It's no secret that Wi-Fi connection is high on the list of priorities for airport passengers. (Think: business class passengers checking emails, or, recently, young people on the hunt for Pokemon through the new, popular Pokemon Go app.)
A recent airline passenger survey conducted by Honeywell Aerospace, which the technology and manufacturing company also conducted in 2014, found that most travelers said they would switch airlines completely if it meant faster, more reliable connection. The study found that 21 percent have already made the switch for a better in-flight option.
"To avoid losing passengers and revenue, airlines need a connectivity service that is reliable all the time, no matter where they fly,” Carl Esposito, vice president of Honeywell Aerospace marketing and product management, said in a news release.

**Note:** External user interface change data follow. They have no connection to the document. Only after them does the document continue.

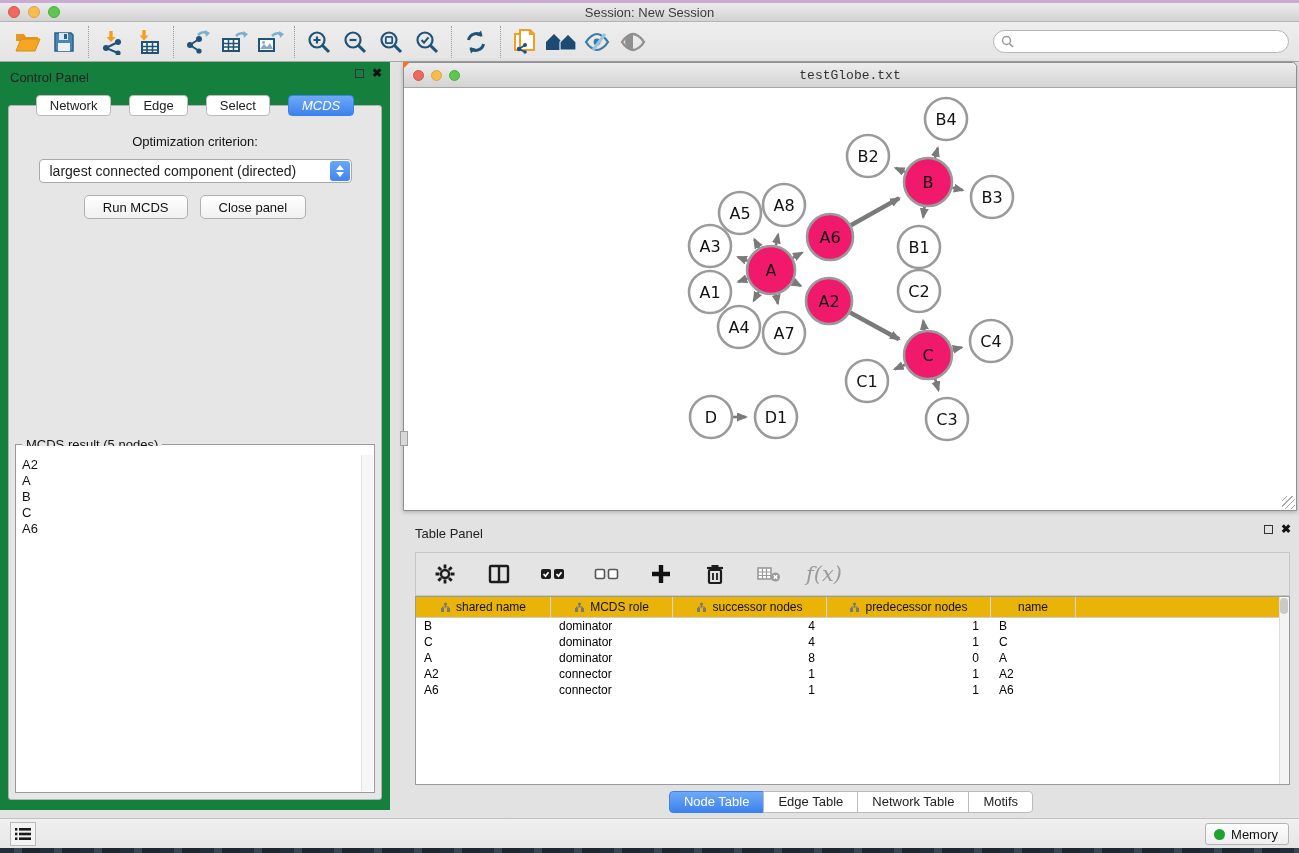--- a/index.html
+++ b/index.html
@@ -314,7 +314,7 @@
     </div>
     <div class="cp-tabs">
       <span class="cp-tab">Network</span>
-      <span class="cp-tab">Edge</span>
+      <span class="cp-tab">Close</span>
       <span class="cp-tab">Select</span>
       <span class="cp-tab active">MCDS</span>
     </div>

Currently, 22 percent of the 1,008 respondents, compared to the 27 percent in 2014, reported their Wi-Fi as "extremely reliable." And extremely reliable means, to 84 percent of the travelers, that the connection should be the same as they receive at a home or office.
But with increased connectivity, some authorities are weary of cybersecurity threats to other aircraft systems.
Back in April, Sen. Ed Markey (D-Mass) proposed a bill, the Cyber AIR Act, and was seeking a report to study the "vulnerabilities" of consumer Wi-Fi on planes.
"As technology rapidly advances to keep passengers and planes connected, we must ensure that the airline industry is vigilant in protecting its aircraft and systems from cybersecurity breaches and attacks,” Markey said in a news release.